Por ejemplo, en la fase de onboarding en muchas ocasiones las personas jóvenes que se incorporan tienen un mentor/a asignado para poder observar y copiar cómo trabaja. Estos primeros días se trataría de entender que el/la mentor/a sabe mucho más que nosotros por lo que debemos de aplicar sus mismas técnicas para comenzar a trabajar lo antes posible. Este concepto también se conoce como “Job Shadowing”. Una vez, adquiramos los primeros conceptos y entendamos cómo se realizan las tareas comenzaremos a adquirir mayor autonomía y a modificar ciertas técnicas para adaptarlas a lo que mejor nos venga. Por último, después de ciertos años nos volveremos expertos en dicho trabajo y podremos convertirnos en mentores de nuevas personas.


En la relación con nuestro maestro (ya sea un mentor, o un Scrum Master, o un coacher, o lo que sea), podemos seguir las mismas fases. Shu, aceptando y aprendiendo todo de nuestro maestro. Ha, rompiendo las reglas, adaptándolas a nuestro caso, cuestionando los conceptos. Ri, convertirnos en el maestro de otros, innovar.


Otro tipo de ejemplo es a la hora de hacer uso de una nueva herramienta en una empresa.
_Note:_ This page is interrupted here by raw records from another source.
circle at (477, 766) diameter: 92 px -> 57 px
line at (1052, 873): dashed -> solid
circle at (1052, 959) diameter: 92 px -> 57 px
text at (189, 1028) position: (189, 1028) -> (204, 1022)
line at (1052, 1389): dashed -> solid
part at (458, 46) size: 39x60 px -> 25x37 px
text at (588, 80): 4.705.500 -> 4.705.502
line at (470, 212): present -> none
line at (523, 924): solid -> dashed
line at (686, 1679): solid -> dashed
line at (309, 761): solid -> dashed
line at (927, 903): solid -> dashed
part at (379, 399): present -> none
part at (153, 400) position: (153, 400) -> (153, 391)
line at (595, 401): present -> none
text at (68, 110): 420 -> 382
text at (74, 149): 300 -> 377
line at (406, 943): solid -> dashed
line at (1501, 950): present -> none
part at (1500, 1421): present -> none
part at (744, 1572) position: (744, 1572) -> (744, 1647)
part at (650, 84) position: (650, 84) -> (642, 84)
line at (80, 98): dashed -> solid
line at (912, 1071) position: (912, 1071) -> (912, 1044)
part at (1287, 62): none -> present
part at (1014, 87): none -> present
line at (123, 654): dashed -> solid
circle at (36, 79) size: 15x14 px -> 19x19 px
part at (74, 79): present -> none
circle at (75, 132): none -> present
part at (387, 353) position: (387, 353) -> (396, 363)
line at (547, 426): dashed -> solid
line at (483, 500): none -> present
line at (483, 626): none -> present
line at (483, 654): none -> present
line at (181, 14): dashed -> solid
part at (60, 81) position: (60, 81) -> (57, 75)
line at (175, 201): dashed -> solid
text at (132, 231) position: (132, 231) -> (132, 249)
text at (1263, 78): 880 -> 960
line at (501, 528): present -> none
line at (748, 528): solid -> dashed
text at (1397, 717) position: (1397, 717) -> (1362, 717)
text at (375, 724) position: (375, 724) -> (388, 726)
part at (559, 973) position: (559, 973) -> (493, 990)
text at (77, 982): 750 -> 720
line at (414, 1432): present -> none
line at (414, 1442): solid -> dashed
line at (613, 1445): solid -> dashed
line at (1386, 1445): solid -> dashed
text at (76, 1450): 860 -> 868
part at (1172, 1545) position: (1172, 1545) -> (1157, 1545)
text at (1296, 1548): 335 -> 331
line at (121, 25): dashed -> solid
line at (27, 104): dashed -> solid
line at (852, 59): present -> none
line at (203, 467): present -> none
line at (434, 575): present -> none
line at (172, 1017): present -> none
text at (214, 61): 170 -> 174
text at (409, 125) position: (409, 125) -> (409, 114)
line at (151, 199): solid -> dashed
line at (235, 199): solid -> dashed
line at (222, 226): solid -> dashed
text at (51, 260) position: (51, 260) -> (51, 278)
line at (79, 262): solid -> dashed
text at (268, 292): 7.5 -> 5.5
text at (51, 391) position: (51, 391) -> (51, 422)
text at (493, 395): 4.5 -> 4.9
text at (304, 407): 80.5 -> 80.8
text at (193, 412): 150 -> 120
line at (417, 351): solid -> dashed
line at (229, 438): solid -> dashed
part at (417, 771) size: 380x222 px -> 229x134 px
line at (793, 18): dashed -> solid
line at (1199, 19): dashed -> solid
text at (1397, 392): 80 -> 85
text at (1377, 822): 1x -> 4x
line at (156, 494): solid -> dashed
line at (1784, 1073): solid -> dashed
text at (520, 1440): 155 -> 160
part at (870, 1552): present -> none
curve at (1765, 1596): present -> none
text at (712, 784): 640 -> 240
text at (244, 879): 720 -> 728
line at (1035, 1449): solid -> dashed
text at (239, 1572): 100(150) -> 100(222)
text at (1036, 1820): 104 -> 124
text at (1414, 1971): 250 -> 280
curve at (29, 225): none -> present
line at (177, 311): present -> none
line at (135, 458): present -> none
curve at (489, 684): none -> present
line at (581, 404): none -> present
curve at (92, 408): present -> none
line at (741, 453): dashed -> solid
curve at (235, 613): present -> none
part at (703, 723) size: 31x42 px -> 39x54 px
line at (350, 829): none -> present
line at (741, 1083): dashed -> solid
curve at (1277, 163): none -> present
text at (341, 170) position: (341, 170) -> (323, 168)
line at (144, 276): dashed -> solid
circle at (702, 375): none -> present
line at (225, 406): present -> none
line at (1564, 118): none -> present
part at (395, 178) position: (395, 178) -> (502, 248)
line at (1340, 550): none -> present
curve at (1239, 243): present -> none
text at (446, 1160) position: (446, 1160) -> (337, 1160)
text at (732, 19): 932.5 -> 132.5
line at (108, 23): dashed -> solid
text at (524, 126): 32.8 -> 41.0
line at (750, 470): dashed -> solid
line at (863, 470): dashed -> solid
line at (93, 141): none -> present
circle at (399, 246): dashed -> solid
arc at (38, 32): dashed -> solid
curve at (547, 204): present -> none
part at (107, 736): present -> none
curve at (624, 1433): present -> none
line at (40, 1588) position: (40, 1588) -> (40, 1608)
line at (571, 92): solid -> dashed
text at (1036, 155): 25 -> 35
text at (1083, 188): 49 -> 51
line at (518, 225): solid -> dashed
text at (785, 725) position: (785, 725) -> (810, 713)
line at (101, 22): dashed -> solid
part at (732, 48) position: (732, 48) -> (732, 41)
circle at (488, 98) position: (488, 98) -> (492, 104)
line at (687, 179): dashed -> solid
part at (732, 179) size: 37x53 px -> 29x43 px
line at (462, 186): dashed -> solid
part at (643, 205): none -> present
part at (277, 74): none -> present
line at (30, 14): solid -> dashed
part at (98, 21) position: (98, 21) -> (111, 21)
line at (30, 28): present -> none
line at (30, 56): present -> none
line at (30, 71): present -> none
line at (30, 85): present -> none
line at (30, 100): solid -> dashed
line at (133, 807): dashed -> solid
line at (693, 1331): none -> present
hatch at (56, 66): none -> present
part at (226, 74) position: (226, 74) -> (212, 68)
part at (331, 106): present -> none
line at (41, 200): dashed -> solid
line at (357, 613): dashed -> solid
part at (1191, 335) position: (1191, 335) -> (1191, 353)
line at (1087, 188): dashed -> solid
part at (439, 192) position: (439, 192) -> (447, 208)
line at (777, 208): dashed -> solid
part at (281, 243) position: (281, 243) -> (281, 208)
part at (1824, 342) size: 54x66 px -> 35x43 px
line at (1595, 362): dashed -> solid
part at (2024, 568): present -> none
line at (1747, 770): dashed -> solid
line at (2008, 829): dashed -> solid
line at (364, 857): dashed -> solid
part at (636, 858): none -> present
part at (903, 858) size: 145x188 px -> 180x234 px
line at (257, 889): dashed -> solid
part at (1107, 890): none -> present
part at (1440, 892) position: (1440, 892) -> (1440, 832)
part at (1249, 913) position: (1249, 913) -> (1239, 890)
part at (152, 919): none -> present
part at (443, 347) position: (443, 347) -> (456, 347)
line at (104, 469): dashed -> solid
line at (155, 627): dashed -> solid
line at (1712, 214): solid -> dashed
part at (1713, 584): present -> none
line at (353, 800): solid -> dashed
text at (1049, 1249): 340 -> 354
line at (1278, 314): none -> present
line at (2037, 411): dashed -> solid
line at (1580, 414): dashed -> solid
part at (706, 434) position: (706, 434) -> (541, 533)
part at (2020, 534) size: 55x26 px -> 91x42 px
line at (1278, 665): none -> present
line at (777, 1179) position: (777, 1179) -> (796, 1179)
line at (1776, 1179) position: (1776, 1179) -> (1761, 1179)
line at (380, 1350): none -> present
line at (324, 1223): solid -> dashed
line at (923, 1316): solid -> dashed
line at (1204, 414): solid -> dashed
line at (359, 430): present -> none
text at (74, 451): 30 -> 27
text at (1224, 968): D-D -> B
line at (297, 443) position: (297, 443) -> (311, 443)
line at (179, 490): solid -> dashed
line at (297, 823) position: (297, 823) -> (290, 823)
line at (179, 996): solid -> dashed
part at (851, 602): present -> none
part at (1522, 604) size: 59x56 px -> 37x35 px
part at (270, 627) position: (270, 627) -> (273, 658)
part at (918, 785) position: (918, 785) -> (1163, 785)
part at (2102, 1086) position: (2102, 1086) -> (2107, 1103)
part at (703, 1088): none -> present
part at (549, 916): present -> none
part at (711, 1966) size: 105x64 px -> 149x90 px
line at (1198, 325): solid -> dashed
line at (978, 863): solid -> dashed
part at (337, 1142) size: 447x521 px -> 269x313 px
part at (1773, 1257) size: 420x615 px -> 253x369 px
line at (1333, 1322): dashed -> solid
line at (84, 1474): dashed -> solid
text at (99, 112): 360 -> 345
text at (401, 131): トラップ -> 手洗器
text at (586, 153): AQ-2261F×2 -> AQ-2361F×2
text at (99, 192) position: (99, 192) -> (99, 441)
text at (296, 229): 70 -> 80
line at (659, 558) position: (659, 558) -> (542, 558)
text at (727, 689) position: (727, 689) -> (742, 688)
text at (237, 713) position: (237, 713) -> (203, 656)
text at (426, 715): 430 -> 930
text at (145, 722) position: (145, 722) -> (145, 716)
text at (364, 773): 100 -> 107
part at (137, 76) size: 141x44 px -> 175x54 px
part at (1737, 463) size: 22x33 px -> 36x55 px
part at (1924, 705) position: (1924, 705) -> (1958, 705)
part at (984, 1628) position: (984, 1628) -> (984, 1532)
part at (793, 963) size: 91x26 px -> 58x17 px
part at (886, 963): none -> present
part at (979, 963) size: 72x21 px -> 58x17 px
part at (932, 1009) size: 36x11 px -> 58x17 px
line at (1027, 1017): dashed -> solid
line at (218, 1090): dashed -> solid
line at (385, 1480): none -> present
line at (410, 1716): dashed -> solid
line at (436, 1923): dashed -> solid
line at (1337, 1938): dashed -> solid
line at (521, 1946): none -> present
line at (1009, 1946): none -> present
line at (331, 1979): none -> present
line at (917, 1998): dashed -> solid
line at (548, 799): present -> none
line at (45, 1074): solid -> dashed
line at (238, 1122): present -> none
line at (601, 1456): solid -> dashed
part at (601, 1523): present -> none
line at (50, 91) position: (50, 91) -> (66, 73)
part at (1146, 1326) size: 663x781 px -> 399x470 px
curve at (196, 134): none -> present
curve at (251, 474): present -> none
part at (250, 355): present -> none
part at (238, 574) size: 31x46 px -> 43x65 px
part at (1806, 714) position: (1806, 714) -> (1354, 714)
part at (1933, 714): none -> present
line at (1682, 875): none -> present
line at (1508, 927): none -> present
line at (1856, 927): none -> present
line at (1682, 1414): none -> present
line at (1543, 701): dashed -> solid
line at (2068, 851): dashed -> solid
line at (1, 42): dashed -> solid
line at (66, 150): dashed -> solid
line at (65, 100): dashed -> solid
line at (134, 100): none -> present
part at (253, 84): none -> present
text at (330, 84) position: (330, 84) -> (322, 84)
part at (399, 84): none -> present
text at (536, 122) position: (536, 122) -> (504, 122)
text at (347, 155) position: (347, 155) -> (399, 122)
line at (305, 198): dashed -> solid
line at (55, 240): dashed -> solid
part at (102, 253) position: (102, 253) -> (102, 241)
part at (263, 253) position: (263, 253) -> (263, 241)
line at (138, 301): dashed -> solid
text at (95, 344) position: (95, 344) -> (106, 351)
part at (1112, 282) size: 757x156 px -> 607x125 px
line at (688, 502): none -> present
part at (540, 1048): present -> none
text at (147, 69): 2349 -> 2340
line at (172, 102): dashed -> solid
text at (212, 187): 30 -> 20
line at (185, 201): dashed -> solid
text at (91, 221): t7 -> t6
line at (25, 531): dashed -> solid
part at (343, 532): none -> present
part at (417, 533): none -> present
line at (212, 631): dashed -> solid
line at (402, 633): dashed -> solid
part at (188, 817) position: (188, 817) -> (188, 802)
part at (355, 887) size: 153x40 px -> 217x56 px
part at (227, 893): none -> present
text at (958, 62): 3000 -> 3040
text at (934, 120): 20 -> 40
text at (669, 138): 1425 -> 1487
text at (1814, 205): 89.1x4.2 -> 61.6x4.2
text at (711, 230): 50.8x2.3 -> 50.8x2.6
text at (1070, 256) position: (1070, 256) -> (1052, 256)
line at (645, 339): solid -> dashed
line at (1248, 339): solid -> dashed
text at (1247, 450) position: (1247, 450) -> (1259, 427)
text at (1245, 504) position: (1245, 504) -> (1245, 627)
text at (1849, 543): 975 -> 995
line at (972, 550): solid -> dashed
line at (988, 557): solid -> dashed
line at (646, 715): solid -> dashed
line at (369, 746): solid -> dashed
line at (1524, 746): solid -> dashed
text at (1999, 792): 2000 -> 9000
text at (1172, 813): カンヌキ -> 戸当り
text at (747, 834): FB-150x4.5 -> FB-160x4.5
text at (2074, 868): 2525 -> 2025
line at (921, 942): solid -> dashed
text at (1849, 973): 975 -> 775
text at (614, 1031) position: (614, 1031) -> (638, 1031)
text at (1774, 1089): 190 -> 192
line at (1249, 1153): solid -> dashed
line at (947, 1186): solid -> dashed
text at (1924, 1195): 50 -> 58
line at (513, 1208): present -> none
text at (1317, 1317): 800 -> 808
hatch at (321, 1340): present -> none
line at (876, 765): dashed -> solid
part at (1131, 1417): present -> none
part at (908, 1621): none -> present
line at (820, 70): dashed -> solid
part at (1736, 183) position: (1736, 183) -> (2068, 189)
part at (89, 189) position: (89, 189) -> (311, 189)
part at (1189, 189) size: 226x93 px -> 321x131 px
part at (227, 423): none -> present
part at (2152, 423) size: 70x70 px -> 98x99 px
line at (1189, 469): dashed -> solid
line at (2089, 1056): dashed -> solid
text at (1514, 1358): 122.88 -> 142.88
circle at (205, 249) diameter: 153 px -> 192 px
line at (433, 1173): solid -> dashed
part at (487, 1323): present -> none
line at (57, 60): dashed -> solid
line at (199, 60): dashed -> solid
Cuando comenzamos a usar algo nuevo tenemos que seguirlo tal y cómo nos la explican aunque no nos guste en un principio. La herramienta vendrá muy rodada y con buenas prácticas de empresas. Es muy posible que si no funciona es porque en la empresa no se acaba de aceptar, estaríamos en la fase Shu. Tras uno o dos años haciendo uso de la herramienta podremos comenzar a cuestionar y adaptarla a nuestras necesidades y gustos. Y por último, en la fase Ri, tras 5 o 10 años trabajando con dicha herramienta nos podremos ver capaces incluso de desarrollar un producto mejor en el mercado.

Podemos obtener dos conclusiones del Shu-Ha-Ri. Por un lado, que cuando somos nuevos en algo debemos de mostrar humildad y reconocer que las cosas funcionan de cierta manera. Y por otro lado, que cuando conseguimos dominar una técnica no debemos de conformarnos, debemos de comenzar a innovar y mejorar, además de enseñar lo aprendido a nuevas personas.